Sunting kutipan tentang guru di sekolah rintisan mulai dari "Seorang guru yang" sampai dengan "sedemikian." dan tuliskan kembali bagian itu dengan mengganti "gedung sekolah" menjadi "bangunan sekolah".

═══ Kutipan Terpilih

Seorang guru yang megajar di sekolah
rintisan, perlu adanya kesabaran. Pasalnya disini akan ditemukan beberapa
fenomena yang mungkin kurang sesuai harapan. Seperti; gaji yang tidak ideal,
sedikitnya siswa, kurang terawatnya gedung sekolah, dan minimnya fasilitas
pendukung lainnya. Selain adanya beberapa masalah terebut, masih saja dituntut
untuk mampu bekerja secara maksimal. Sungguh sebagian “guru” merasa tidak betah
bisasanya bila ia harus mengajar dan “mengabdi” di sekolah rintisan yang
sedemikian.
Maka dari itu, seharusnya seorang guru
itu tetap memiliki “ruh” keguruan yang ada dalam dada dan sanubari. Jangan sampai
ada tidaknya “ruh” tersebut bergantung pada ada tidaknya fasilitas oke
dan mulusnya fulus. Namun hendaknya berpedoman bahwa dimana ada siswa
yang membutuhkan “kasih sayang’ seorang guru, disitulah ada guru. Bukan dimana
ada bonafitnya sekolah disitu ada “saya” selaku guru. Jadi dimanapun
guru berada maka ia “wajib” besikap profesional dan menunjukan jiwa
profesionalismenya, bukan jiwa profulusismenya.
Guru
Profesional yang Berjiwa Profesionalisme
Sudah ganteng baik hatinya, inilah
lelaki idaman wanita. Sudah profesiol, profesionalisme pula dalam bekerja,
inilah idaman masyarakat ideal. Jika ada guru yang bekerja di sekolah rintisan
yang penuh keterbatasan, namun ia masih bersikap profesional maka inilah guru
yang memiliki profesionalisme. Sebab ia mampu mempertahankan skil
profesionalitasnya sebagai guru dan bebas dari berbagai tendensi, bisa dikatakan
pula bahwa guru sedemikian adalah guru yang pyur menggelorakan jiwa
keguruannya.
Ketika penulis keliling dari satu
sekolah ke sekolah rintisan yang ada di Pekalongan, penulis menemukan fenomena
yang cukup “asyik”. Yaitu ketika penulis bertandang disekolah berbasis Islam
terpadu yang ada di Pekalongan, wilayah Wiradesa. Sekolah ini masih tergolong
sekolah rintisan, dengan gedung yang masih join, gaji yang tidak ideal
dan jumlah murid yang minim. Namun meski demikian, guru disana sebagian masih
bersikap profesional dan ada beberapa guru memang yang “nakal”.
Guru yang “nakal” ini berdasarkan
sumber bahwa ia adalah guru yang tergolong apatiatrik, dimana ia
“merasa” profesional meski hanya sebatas “hipotesa” dan sudah terlalu banyak
menuntut. Sehingga guru ini kurang produktif di sekolah yang ia bekerja
didalamnya; Ia sering absen tanpa alasan, menelantarkan siswa dan denga mudah
melimpahkan tugasnya ke guru lain tanpa prosedur dan etika yang baik (jelas).

══════
═══ Informasi yang Diberikan

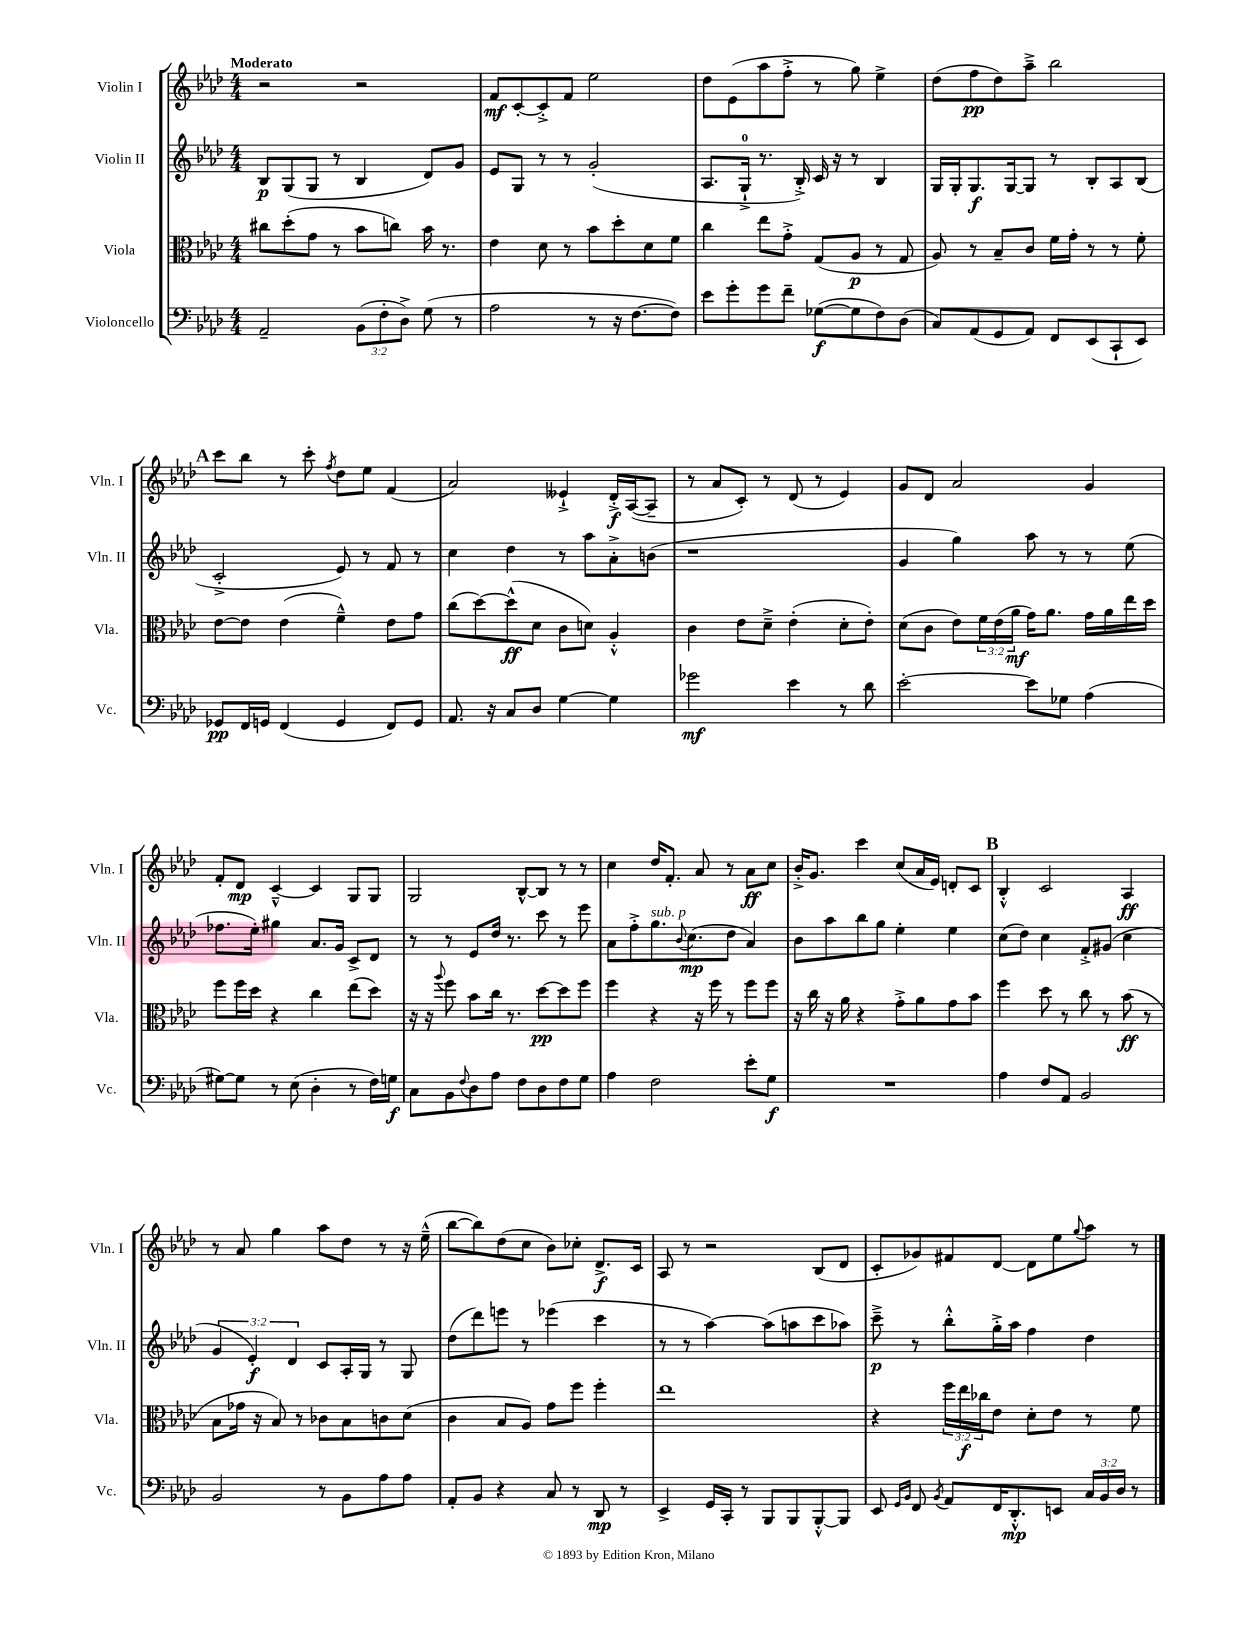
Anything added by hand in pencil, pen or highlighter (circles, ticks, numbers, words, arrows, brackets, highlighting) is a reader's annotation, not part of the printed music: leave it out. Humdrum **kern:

**kern	**kern	**kern	**kern
*staff4	*staff3	*staff2	*staff1
*clefF4	*clefC3	*clefG2	*clefG2
*k[b-e-a-d-]	*k[b-e-a-d-]	*k[b-e-a-d-]	*k[b-e-a-d-]
*M4/4	*M4/4	*M4/4	*M4/4
2AA-~	8cc#	8B-	2r
.	(8dd-'	(8G	.
.	8g	8G	.
.	8r	8r	.
(12BB-	8b-	4B-	2r
12F'	.	.	.
.	8cc)	.	.
12D-^)	.	.	.
(8G	16b-	8d-)	.
.	8.r	.	.
8r	.	8g	.
=	=	=	=
2A-	4e-	8e-	8f
.	.	8G	[8c'
.	8d-	8r	8c'^]
.	8r	8r	8f
8r	8b-	(2g'	2ee-
16r	8dd-'	.	.
[8.F	.	.	.
.	8d-	.	.
8F])	8f	.	.
=	=	=	=
8e-	4cc	8.A-	8dd-
8g'	.	.	(8e-
.	.	16G`^	.
8g	8ee-	8.r	8aa-
8f~	8g'^	.	8ff'^
.	.	16B-'^)	.
([8G-	(8G	16c	8r
.	.	16r	.
8G-]	8A-	8r	8gg)
8F)	8r	4B-	4ee-^
(8D-	8G	.	.
=	=	=	=
8C)	8A-)	16G	(8dd-
.	.	16G'	.
(8AA-	8r	8.G	8ff
8GG	8B-~	.	8dd-)
.	.	[16G	.
8AA-)	8c	8G]	8aa-~^
8FF	16f	8r	2bb-
.	16g'	.	.
(8EE-	8r	8B-'	.
8CC`	8r	8A-	.
8EE-)	8f'	(8B-	.
=	=	=	=
8GG-	[8e-	2c'^	8ccc
16FF	8e-]	.	8bb-
16GG	.	.	.
(4FF	(4e-	.	8r
.	.	.	8ccc'
.	.	.	8qff
4GG	4f~^^)	8e-)	8dd-
.	.	8r	8ee-
8FF)	8e-	8f	(4f
8GG	8g	8r	.
=	=	=	=
8.AA-	(8cc	4cc	2a-)
.	[8dd-)	.	.
16r	.	.	.
8C	(8dd-^^]	4dd-	.
8D-	8d-	.	.
[4G	8c	8r	4e--`^
.	8d)	8aa-	.
4G]	4A-'^^	8a-'^	16d-'^
.	.	.	([16A-
.	.	(8b	8A-~]
=	=	=	=
2g-	4c	1r	8r
.	.	.	8a-
.	8e-	.	8c')
.	8d-~^	.	8r
4e-	(4e-'	.	(8d-
.	.	.	8r
8r	8d-'	.	4e-)
8d-	8e-')	.	.
=	=	=	=
[2e-'	(8d-	4g	8g
.	8c	.	8d-
.	8e-)	4gg)	2a-
.	24f	.	.
.	(24e-	.	.
.	24a-	.	.
8e-]	16g)	8aa-	.
.	8.a-	.	.
8G-	.	8r	.
(4A-	16g	8r	4g
.	16a-	.	.
.	16ee-	(8ee-	.
.	16dd-	.	.
=	=	=	=
[8G#)	8ff	8.ff-	8f'
8G#]	16ff	.	8d-
.	16dd-	16ee-')	.
8r	4r	4gg#	[4c~^^
(8E-	.	.	.
4D-'	4cc	8.a-	4c]
.	.	16g	.
8r	(8ee-	8c^	8G
16F)	8dd-)	8d-	8G
16G	.	.	.
=	=	=	=
8C	16r	8r	2G
.	16r	.	.
.	8qqaa-	.	.
8BB-	8ff	8r	.
8qqF	.	.	.
8D-	8b-	8e-	.
8A-	16cc	16dd-	.
.	8.r	8.r	.
8F	.	.	[8B-^^
8D-	[8dd-	8ccc	8B-]
8F	8dd-]	8r	8r
8G	8ff	8eee-	8r
=	=	=	=
4A-	4ff	8a-	4cc
.	.	8ff'^	.
2F	4r	8.gg	16dd-
.	.	.	8.f'
.	.	8qqb-	.
.	.	(8.cc	.
.	16r	.	8a-
.	16ff	.	.
.	8r	8dd-	8r
8e-'	8ff	4a-)	8a-
8G	8ff	.	8cc
=	=	=	=
1r	16r	8b-	16b-'^
.	16cc	.	8.g
.	16r	8aa-	.
.	16a-	.	.
.	4r	8bb-	4ccc
.	.	8gg	.
.	8g'^	4ee-'	(8cc
.	8a-	.	16a-
.	.	.	16e-)
.	8g	4ee-	8d'
.	8b-	.	8c
=	=	=	=
4A-	4ff	(8cc	4B-'^^
.	.	8dd-)	.
8F	8dd-	4cc	2c
8AA-	8r	.	.
2BB-	8cc	8f'^	.
.	8r	(8g#	.
.	(8b-	4cc	4A-
.	8r	.	.
=	=	=	=
2BB-	8B-	6g	8r
.	16g-	.	8a-
.	.	6e-')	.
.	16r	.	.
.	8B-)	.	4gg
.	.	6d-	.
.	8r	.	.
8r	8c-	8c	8aa-
8BB-	8B-	16A-'	8dd-
.	.	16G	.
8A-	8c	8r	8r
8A-	(8d-	8G	16r
.	.	.	(16ee-~^^
=	=	=	=
8AA-'	4c	(8dd-	[8bb-
8BB-	.	8ddd-)	8bb-])
4r	8B-	8eee	(8dd-
.	8A-)	8r	8cc
8C	8g	(4eee-	8b-)
8r	8ff	.	8cc-'
8DD-	4ff'	4ccc	8.d-^
8r	.	.	.
.	.	.	16c
=	=	=	=
4EE-^	1ee-	8r	8A-
.	.	8r	8r
16GG	.	[4aa-)	2r
16CC'	.	.	.
8r	.	.	.
8BBB-	.	(8aa-]	.
8BBB-	.	8aa	.
[8BBB-'^^	.	8ccc	(8B-
8BBB-]	.	8aa-)	8d-
=	=	=	=
8EE-	4r	8ccc~^	8c'
16qqGG	.	.	.
16qqBB-	.	.	.
8FF	.	8r	8g-)
8qBB-	.	.	.
8AA-	24ff	8bb-'^^	8f#
.	24ee-	.	.
.	24cc-	.	.
16FF	8e-	16gg'^	[8d-
8.DD-'^^	.	16aa-	.
.	8d-'	4ff	8d-]
8EE	8e-	.	8ee-
.	.	.	8qqgg
24C	8r	4dd-	8aa-
24BB-	.	.	.
24D-	.	.	.
8r	8f	.	8r
==	==	==	==
*-	*-	*-	*-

══════

[Penyelesaian Tugas]
Seorang guru yang megajar di sekolah
rintisan, perlu adanya kesabaran. Pasalnya disini akan ditemukan beberapa
fenomena yang mungkin kurang sesuai harapan. Seperti; gaji yang tidak ideal,
sedikitnya siswa, kurang terawatnya bangunan sekolah, dan minimnya fasilitas
pendukung lainnya. Selain adanya beberapa masalah terebut, masih saja dituntut
untuk mampu bekerja secara maksimal. Sungguh sebagian “guru” merasa tidak betah
bisasanya bila ia harus mengajar dan “mengabdi” di sekolah rintisan yang
sedemikian.